** EXCERPT TO READ **
§

Martin Mapisa

Personal information
- Date of birth: 25 May 1998 (age 27)
- Place of birth: Harare, Zimbabwe
- Height: 1.95 m (6 ft 5 in)
- Position: Goalkeeper

Team information
- Current team: Málaga City
- Number: 13

Senior career*
- Years: Team / Apps / (Gls)
- 2018–2019: Almuñécar City / 6 / (0)
- 2019: Vélez / 1 / (0)
- 2019: Barrio NS Remedios / 6 / (0)
- 2019–2020: Vélez / 11 / (0)
- 2020–2023: Zamora / 11 / (0)
- 2022: → Llanera (loan) / 10 / (0)
- 2023–: Málaga City / 1 / (0)

International career^{‡}
- 2021–: Zimbabwe / 1 / (0)

= Martin Mapisa =

Zimbabwean football player (born 1998)

Martin Mapisa (born 25 May 1998) is a Zimbabwean football player wo plays as a goalkeeper. He plays for Spanish club Málaga City.

==International career==
Mapisa made his debut for Zimbabwe national football team on 29 March 2021 in a 2021 Africa Cup of Nations qualifier against Zambia.

On 11 December 2025, Mapisa was called up to the Zimbabwe squad for the 2025 Africa Cup of Nations.

§

Return everything in the Martin Mapisa profile from "Zimbabwean football player (born" down to "club Málaga City.", copied word for word.

§

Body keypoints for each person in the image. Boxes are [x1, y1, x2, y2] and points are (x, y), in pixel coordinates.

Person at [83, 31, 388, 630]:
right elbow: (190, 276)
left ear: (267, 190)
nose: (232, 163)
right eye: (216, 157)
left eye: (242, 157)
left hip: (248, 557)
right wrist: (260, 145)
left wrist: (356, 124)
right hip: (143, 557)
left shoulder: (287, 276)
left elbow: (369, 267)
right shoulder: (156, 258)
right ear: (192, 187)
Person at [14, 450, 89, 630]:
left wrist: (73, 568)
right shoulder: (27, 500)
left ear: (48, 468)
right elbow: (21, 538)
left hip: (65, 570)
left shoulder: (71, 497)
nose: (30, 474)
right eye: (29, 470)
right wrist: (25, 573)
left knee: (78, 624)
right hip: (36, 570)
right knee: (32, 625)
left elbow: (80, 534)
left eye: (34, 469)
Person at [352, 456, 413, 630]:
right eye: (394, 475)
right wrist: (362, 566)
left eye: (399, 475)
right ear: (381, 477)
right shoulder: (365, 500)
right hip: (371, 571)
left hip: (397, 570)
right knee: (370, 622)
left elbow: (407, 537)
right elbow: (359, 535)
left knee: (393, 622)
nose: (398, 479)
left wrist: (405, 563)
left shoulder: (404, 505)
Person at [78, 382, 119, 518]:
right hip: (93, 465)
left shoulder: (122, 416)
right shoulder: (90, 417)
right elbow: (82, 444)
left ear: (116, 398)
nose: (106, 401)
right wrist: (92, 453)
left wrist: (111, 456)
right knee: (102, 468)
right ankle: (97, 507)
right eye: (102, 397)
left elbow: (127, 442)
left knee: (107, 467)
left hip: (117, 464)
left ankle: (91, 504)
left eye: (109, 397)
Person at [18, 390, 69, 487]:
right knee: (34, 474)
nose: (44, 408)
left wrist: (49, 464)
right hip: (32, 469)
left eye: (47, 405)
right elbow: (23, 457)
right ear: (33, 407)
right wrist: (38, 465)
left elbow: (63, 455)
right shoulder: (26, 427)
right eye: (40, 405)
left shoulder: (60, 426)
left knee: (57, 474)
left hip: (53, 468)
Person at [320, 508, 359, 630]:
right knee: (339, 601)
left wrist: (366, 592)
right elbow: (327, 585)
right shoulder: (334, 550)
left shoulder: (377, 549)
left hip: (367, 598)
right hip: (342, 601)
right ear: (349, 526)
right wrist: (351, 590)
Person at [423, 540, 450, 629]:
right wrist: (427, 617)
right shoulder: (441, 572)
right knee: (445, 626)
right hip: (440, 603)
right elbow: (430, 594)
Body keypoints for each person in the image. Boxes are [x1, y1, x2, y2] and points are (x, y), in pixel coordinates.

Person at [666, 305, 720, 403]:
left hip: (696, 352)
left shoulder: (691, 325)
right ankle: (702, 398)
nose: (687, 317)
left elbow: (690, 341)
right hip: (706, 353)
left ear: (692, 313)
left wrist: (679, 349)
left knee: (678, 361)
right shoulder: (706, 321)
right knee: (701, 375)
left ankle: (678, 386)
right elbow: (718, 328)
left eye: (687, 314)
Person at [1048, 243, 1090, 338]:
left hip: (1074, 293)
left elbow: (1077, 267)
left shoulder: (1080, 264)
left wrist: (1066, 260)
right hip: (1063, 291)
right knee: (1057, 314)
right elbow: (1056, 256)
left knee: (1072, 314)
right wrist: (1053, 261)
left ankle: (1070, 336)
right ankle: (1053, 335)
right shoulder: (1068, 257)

§

** ANSWER FOR THIS EXERCISE **
Zimbabwean football player (born 1998)

Martin Mapisa (born 25 May 1998) is a Zimbabwean football player wo plays as a goalkeeper. He plays for Spanish club Málaga City.